> **Action item**: Please print all the lines below exactly as they are written.

(Data items)
"""
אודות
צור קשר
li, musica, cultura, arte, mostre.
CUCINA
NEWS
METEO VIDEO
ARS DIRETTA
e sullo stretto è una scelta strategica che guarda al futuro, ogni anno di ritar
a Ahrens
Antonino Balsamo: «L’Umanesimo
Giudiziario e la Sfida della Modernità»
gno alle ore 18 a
"""
> **Task answer**:
אודות
צור קשר
li, musica, cultura, arte, mostre.
CUCINA
NEWS
METEO VIDEO
ARS DIRETTA
e sullo stretto è una scelta strategica che guarda al futuro, ogni anno di ritar
a Ahrens
Antonino Balsamo: «L’Umanesimo
Giudiziario e la Sfida della Modernità»
gno alle ore 18 a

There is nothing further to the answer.